_TASK INSTRUCTIONS_:
Only the number is needed: how many lines of the entries below contain the word "down".

■ ■ ■ ■

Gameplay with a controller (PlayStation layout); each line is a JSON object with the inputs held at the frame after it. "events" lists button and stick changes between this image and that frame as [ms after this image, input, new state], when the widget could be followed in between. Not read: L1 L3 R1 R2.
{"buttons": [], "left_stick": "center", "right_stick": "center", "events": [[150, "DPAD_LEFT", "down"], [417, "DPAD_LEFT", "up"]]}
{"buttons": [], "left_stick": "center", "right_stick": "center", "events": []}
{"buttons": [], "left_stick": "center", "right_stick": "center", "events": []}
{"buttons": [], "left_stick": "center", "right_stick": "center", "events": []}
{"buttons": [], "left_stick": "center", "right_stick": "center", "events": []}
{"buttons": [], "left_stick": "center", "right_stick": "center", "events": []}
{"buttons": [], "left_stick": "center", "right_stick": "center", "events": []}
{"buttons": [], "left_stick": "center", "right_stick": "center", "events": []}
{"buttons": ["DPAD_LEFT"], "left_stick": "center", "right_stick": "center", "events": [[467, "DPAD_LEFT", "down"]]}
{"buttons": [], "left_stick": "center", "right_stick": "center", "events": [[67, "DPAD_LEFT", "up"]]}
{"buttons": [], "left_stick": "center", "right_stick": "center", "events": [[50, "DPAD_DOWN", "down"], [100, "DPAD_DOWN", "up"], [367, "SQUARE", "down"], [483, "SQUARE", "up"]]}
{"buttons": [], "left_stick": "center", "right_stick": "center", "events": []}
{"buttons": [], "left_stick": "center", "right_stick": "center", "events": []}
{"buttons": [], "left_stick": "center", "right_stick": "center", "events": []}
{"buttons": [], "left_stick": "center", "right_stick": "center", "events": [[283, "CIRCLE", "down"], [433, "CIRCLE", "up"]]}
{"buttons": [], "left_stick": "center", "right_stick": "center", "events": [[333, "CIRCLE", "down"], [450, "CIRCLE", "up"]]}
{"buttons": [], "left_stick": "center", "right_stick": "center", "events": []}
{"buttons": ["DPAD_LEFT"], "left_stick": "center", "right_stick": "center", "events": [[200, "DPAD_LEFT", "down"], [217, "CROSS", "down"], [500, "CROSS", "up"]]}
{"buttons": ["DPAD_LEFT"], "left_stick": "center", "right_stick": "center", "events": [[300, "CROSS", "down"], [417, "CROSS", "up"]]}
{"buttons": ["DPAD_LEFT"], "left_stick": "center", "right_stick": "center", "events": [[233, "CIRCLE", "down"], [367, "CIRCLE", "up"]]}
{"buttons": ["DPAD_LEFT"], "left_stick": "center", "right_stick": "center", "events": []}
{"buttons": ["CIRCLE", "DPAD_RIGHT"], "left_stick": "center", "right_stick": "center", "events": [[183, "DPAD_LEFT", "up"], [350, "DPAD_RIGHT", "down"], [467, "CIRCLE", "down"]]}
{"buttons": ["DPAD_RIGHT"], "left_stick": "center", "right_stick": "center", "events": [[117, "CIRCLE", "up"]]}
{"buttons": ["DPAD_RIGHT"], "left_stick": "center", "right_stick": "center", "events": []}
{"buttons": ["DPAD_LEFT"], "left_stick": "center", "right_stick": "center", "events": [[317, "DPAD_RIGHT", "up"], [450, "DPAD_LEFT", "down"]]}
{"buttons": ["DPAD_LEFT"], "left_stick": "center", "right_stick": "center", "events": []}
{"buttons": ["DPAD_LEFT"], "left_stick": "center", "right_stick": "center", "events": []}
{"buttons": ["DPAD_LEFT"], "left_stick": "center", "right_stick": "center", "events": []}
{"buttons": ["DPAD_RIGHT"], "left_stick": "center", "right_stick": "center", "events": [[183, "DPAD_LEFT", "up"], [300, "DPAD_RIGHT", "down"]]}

■ ■ ■ ■

_TASK RESPONSE_:
11